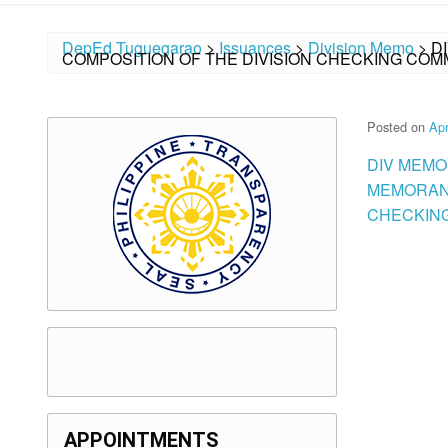
DepEd Tuguegarao
>
Issuances
>
Division Memo
>
D
COMPOSITION OF THE DIVISION CHECKING CO
Posted on
Apr
DIV MEMO
MEMORAND
CHECKING
APPOINTMENTS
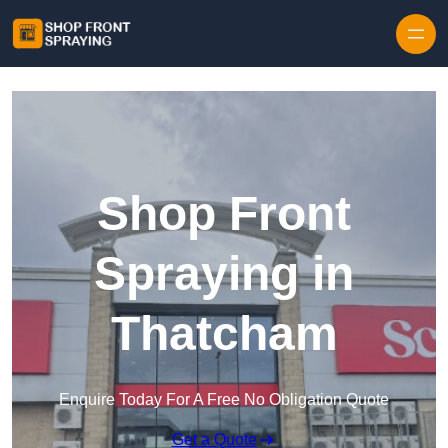
Skip to content
Shop Front
Spraying in
Thatcham
Enquire Today For A Free No Obligation Quote
Get a Quote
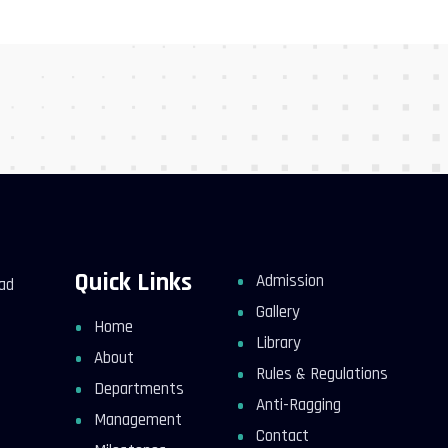
Quick Links
Admission
kad
Gallery
Home
Library
About
Rules & Regulations
Departments
Anti-Ragging
Management
Contact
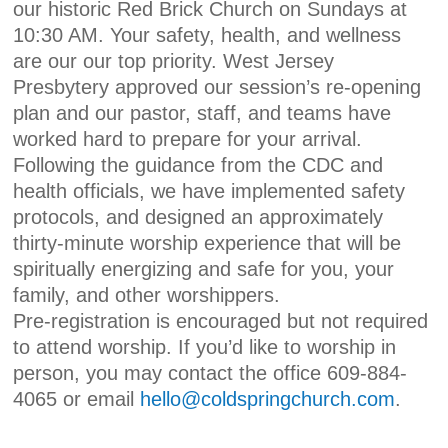
our historic Red Brick Church on Sundays at
10:30 AM. Your safety, health, and wellness
are our our top priority. West Jersey
Presbytery approved our session’s re-opening
plan and our pastor, staff, and teams have
worked hard to prepare for your arrival.
Following the guidance from the CDC and
health officials, we have implemented safety
protocols, and designed an approximately
thirty-minute worship experience that will be
spiritually energizing and safe for you, your
family, and other worshippers.
Pre-registration is encouraged but not required
to attend worship. If you’d like to worship in
person, you may contact the office 609-884-
4065 or email
hell
o@coldspringchurch.com
.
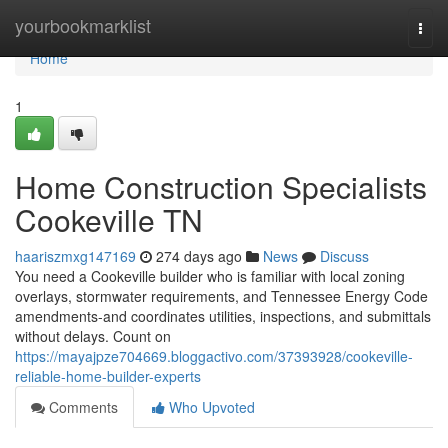
Home
yourbookmarklist
Togg
navi
Home
1
Home Construction Specialists
Cookeville TN
haariszmxg147169
274 days ago
News
Discuss
You need a Cookeville builder who is familiar with local zoning
overlays, stormwater requirements, and Tennessee Energy Code
amendments-and coordinates utilities, inspections, and submittals
without delays. Count on
https://mayajpze704669.bloggactivo.com/37393928/cookeville-
reliable-home-builder-experts
Comments
Who Upvoted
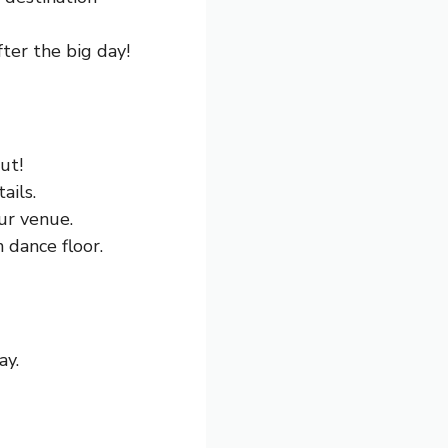
ter the big day!
ut!
ails.
ur venue.
 dance floor.
ay.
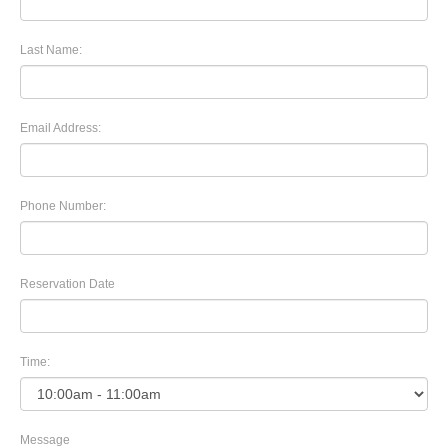
Last Name:
Email Address:
Phone Number:
Reservation Date
Time:
Message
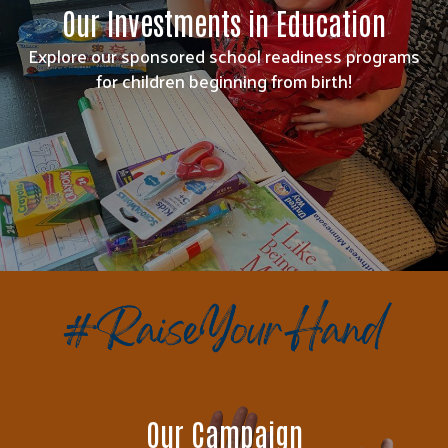
Our Investments in Education
Explore our sponsored school readiness programs
for children beginning from birth!
Our Campaign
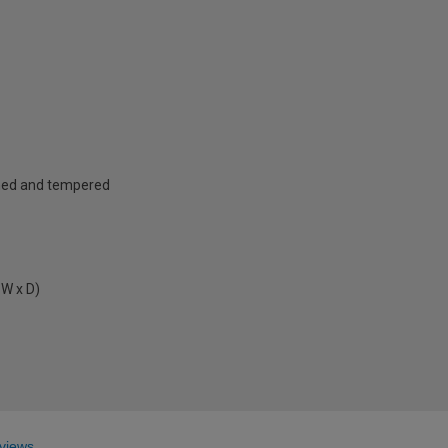
ened and tempered
 W x D)
views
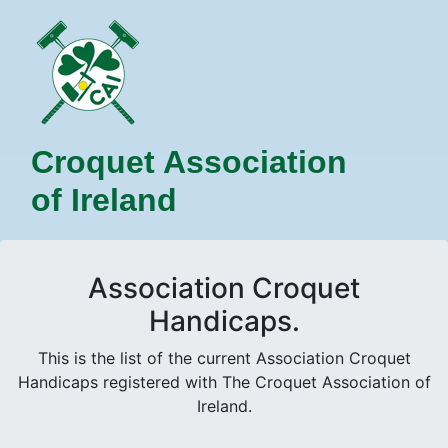
Croquet Association
of Ireland
Association Croquet
Handicaps.
This is the list of the current Association Croquet
Handicaps registered with The Croquet Association of
Ireland.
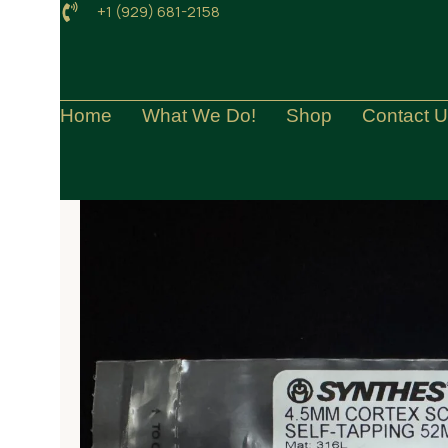
+1 (929) 681-2158
Home
What We Do!
Shop
Contact 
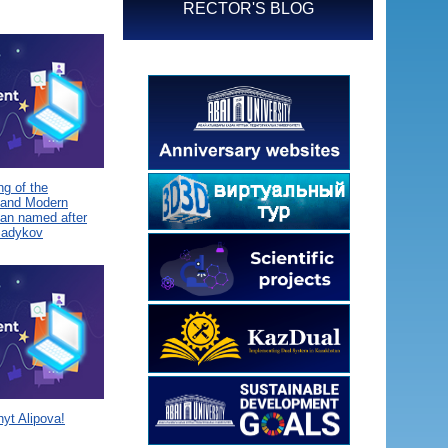
RECTOR'S BLOG
g of the
 and Modern
tan named after
Sadykov
yt Alipova!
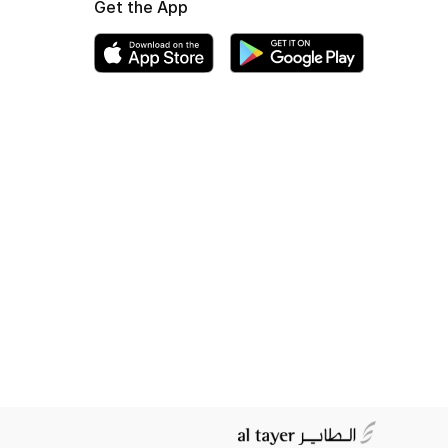
Get the App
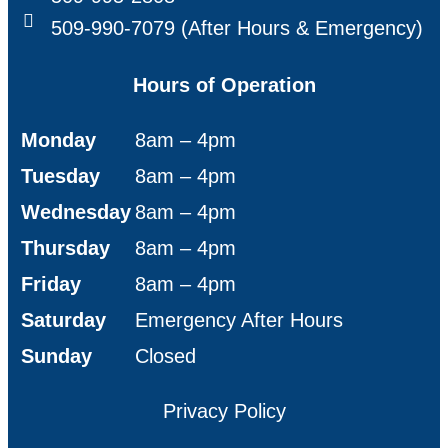
509-990-7079 (After Hours & Emergency)
Hours of Operation
Monday
8am – 4pm
Tuesday
8am – 4pm
Wednesday
8am – 4pm
Thursday
8am – 4pm
Friday
8am – 4pm
Saturday
Emergency After Hours
Sunday
Closed
Privacy Policy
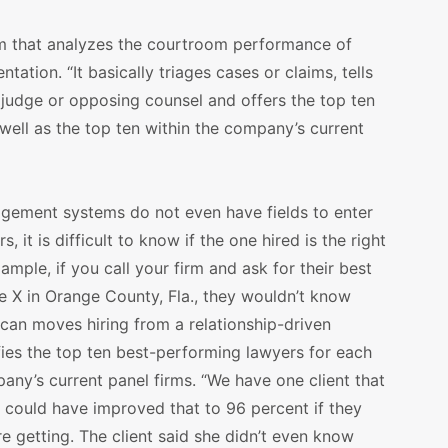
m that analyzes the courtroom performance of
ntation. “It basically triages cases or claims, tells
 judge or opposing counsel and offers the top ten
well as the top ten within the company’s current
ement systems do not even have fields to enter
 it is difficult to know if the one hired is the right
mple, if you call your firm and ask for their best
ge X in Orange County, Fla., they wouldn’t know
Scan moves hiring from a relationship-driven
fies the top ten best-performing lawyers for each
pany’s current panel firms. “We have one client that
y could have improved that to 96 percent if they
 getting. The client said she didn’t even know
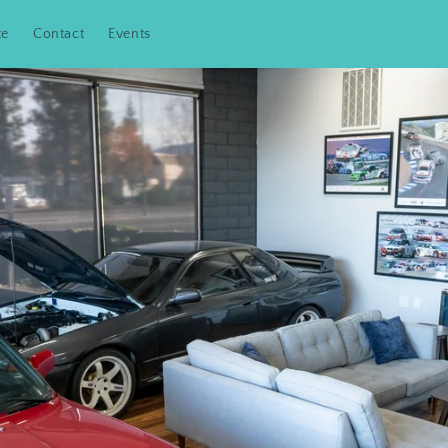
te
Contact
Events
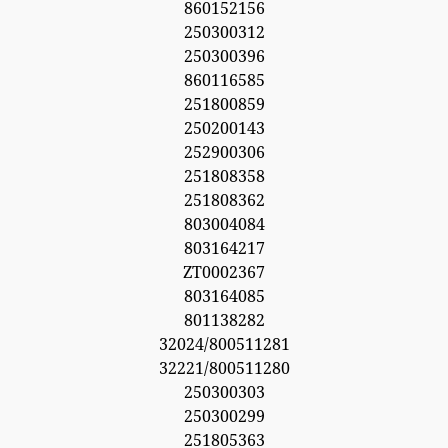
860152156
250300312
250300396
860116585
251800859
250200143
252900306
251808358
251808362
803004084
803164217
ZT0002367
803164085
801138282
32024/800511281
32221/800511280
250300303
250300299
251805363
--------------------------------
* [Request] In the entries above, find each line with the string "Croquet" and copy it.

* [Answer to this exercise]
Croquet Association
Association Croquet
This is the list of the current Association Croquet
Handicaps registered with The Croquet Association of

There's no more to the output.